Enzymes are nature's catalysts and have great potential for sustainable processes from renewable resources. The adaptation of enzymes to the requirements of industrial processes is a prerequisite to harness their benefits in large-scale transformations for the synthesis of fine chemicals, food products, and pharmaceuticals. Immobilisation of wild-type or engineered enzymes using natural and synthetic carriers has been extensively employed to improve catalytic performance, ensure recovery and reuse, and thereby promote their use in industrial processes. Over the past three decades, significant progress has been achieved in the design and application of immobilised enzymes.

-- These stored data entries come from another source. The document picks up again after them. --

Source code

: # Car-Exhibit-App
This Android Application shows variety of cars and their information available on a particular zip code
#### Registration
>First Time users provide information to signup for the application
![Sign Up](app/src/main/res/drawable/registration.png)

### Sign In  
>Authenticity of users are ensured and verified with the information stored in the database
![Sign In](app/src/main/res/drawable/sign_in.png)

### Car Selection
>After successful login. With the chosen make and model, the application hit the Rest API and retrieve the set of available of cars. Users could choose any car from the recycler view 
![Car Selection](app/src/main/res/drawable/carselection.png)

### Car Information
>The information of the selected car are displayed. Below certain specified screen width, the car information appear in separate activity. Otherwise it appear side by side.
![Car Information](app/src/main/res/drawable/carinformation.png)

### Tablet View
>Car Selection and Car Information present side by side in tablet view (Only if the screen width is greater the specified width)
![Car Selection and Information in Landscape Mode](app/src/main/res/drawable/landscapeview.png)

Microgels as containers for protein immobilisation are advancing into a promising alternative as reflected by a growing body of literature that documents their use in sustainable catalytic processes. Microgels are crosslinked submicron-sized colloidal polymer networks and in this review, we summarise the progress in the synthesis and applications of enzyme-loaded microgels (μ-Gelzymes). We start by exploring the different approaches used for enzyme immobilisation on or within microgels and give representative examples for the use of μ-Gelzymes in different applications. Subsequently, the potential of μ-Gelzymes in achieving sustainable catalysis is discussed from a green chemistry perspective. Finally, we draw future directions for further improvement of biocatalytic μ-Gelzymes as an emerging interdisciplinary research field of interactive soft matter.

中文翻译：

---

生物催化微凝胶（μ-Gelzymes）：合成，概念和新兴应用

酶是自然界的催化剂，在利用可再生资源进行可持续生产方面具有巨大潜力。使酶适应工业过程的要求是在合成精细化学品，食品和药品的大规模转化中利用其益处的先决条件。使用天然和合成载体固定野生型或工程化酶已广泛用于改善催化性能，确保回收和再利用，从而促进其在工业过程中的使用。在过去的三十年中，固定化酶的设计和应用取得了重大进展。作为凝胶固定蛋白的容器，微凝胶正逐渐成为一种有前途的替代品，这反映在越来越多的文献中，这些文献证明了它们在可持续催化过程中的使用。微凝胶是交联的亚微米级胶体聚合物网络，在本综述中，我们总结了酶负载微凝胶（μ-Gel的合成和应用方面的进展酵素）。我们首先探索在微凝胶上或之内用于酶固定的不同方法，并给出在不同应用中使用μ-Gel酶的代表性实例。随后，从绿色化学角度讨论了μ-Gel酶在实现可持续催化方面的潜力。最后，我们为相互作用软物质的新兴跨学科研究领域，为进一步改善生物催化μ-Gel酶的发展指明了未来的方向。